Alright. Must've made a math error in my rough calculations. Oops! In fact I'm almost certain I know what it was, I probably forgot to transfer between meters and kilometers per second.

Still - if kinetic energy can be considered mass, I have a hard time seeing any large problem in my mass fraction calculations.

I didn't bother calculating the values in the sun, I figured that'd be very small. I took an extreme example, a star with 60 times the mass of the sun and a million times as much energy being produced per second and emitted per second. Depending on how long it takes energy to diffuse out away from the core it would presumably contain at least a million times as much thermal energy stored in the thermal motion of its atoms/molecules/plasma.

Applying the relativistic mass correction to an object traveling at one percent the speed of light I get that its mass increases to 1.00005 times it original value - thats one part in 20,000. In principle it seems to me that the very largest stars with tremendous luminosities and very high temperatures might have mass fractions of thermal energy higher than 1 in 100,000. I know theres pretty much no practical application to this but its something awesome to think about.

Luminosity (J/s) * path time (~100,000 years) = internal heat energy of the star when it is in equilibrium. I still get the same value for the thermal energy of the enormous star in Joules... and thus the same mass increase. I'm not even considering relativistic speed, I'm just considering good old E=MC^2. That IS applicable here, yes?

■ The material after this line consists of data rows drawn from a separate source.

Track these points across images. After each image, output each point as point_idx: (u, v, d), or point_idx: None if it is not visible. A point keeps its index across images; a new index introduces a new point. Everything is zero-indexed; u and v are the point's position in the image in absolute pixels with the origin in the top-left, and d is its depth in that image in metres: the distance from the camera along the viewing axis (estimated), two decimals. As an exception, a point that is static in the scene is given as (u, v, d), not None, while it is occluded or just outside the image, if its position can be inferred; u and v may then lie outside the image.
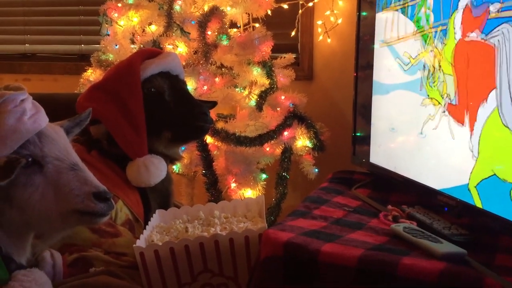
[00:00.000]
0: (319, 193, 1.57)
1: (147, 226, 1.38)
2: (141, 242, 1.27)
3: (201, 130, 1.68)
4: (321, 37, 2.71)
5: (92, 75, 2.35)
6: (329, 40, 2.70)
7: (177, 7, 2.26)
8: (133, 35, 2.37)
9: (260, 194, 2.26)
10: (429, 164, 1.46)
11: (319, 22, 2.69)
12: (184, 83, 1.73)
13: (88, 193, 1.09)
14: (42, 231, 1.20)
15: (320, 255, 1.09)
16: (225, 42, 2.27)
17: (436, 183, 1.41)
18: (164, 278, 1.26)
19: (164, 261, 1.24)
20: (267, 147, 2.34)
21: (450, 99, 1.35)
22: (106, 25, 2.39)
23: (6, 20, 3.20)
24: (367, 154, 1.78)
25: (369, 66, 1.80)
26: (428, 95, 1.44)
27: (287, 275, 1.12)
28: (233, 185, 2.23)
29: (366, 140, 1.80)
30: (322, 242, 1.13)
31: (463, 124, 1.29)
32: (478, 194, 1.24)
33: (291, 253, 1.11)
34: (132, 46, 2.36)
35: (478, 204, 1.24)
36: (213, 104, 1.80)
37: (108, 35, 2.38)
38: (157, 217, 1.47)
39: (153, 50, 1.75)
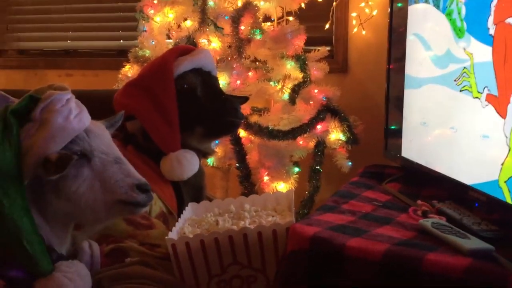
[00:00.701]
0: (349, 188, 1.58)
1: (179, 219, 1.43)
2: (173, 234, 1.32)
3: (232, 125, 1.72)
4: (355, 29, 2.70)
5: (130, 70, 2.42)
6: (363, 32, 2.69)
7: (211, 2, 2.28)
8: (169, 31, 2.42)
9: (293, 187, 2.29)
10: (460, 159, 1.44)
11: (354, 14, 2.68)
12: (216, 79, 1.77)
13: (131, 185, 1.17)
14: (85, 221, 1.27)
15: (345, 249, 1.10)
16: (258, 37, 2.28)
17: (467, 178, 1.39)
18: (195, 269, 1.30)
19: (195, 252, 1.28)
20: (300, 141, 2.35)
21: (489, 89, 1.32)
22: (143, 22, 2.45)
23: (49, 17, 3.30)
24: (399, 148, 1.78)
25: (402, 59, 1.79)
26: (465, 87, 1.42)
27: (313, 269, 1.14)
28: (266, 178, 2.26)
29: (398, 134, 1.79)
30: (348, 237, 1.14)
31: (502, 116, 1.26)
32: (508, 189, 1.22)
33: (317, 247, 1.13)
34: (168, 41, 2.41)
35: (509, 200, 1.23)
36: (245, 99, 1.83)
37: (145, 31, 2.44)
38: (190, 210, 1.51)
39: (187, 47, 1.79)
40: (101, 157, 1.17)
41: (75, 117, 1.16)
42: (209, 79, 1.70)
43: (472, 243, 1.12)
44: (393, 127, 1.85)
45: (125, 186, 1.17)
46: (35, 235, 1.12)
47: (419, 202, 1.41)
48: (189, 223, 1.43)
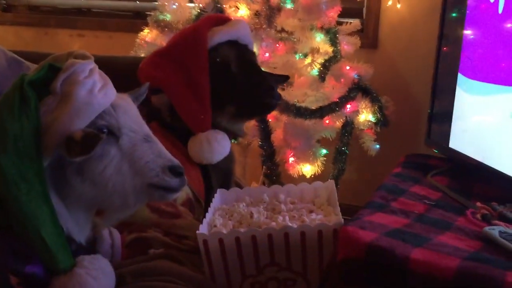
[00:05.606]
0: (394, 181, 1.43)
1: (209, 209, 1.29)
2: (204, 228, 1.18)
3: (267, 107, 1.56)
4: (390, 2, 2.52)
5: (149, 35, 2.24)
6: (398, 6, 2.50)
7: (240, -35, 2.10)
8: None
9: (319, 170, 2.15)
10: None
11: (389, -15, 2.49)
12: (253, 54, 1.59)
13: (163, 167, 1.04)
14: (111, 207, 1.11)
15: (410, 263, 0.96)
16: (289, 6, 2.12)
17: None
18: (228, 268, 1.17)
19: (228, 250, 1.15)
20: (326, 120, 2.21)
21: None
22: (165, -17, 2.26)
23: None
24: (445, 138, 1.62)
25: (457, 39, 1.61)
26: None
27: (369, 281, 1.00)
28: (291, 159, 2.12)
29: (445, 121, 1.62)
30: (410, 247, 1.00)
31: None
32: None
33: (375, 258, 0.99)
34: (190, 5, 2.22)
35: None
36: (285, 78, 1.67)
37: (167, -7, 2.25)
38: (219, 198, 1.37)
39: (222, 17, 1.62)
40: (130, 135, 1.03)
41: (100, 90, 1.00)
42: (245, 54, 1.53)
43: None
44: (438, 113, 1.68)
45: (157, 168, 1.03)
46: (55, 226, 0.98)
47: (478, 204, 1.27)
48: (220, 213, 1.29)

I don't think there was a problem with those, the results were very small. Also, they did not include the gravitational self-energy, which changes the sign of the correction but not its overall magnitude. We have a very small effect here, but it's not zero-- you're right.
Agreed, we often forget about relativistic corrections. If you look at it in absolute numbers, the relativistic corrections even for the relatively small mass of the Sun are roughly of order the mass of the whole Earth.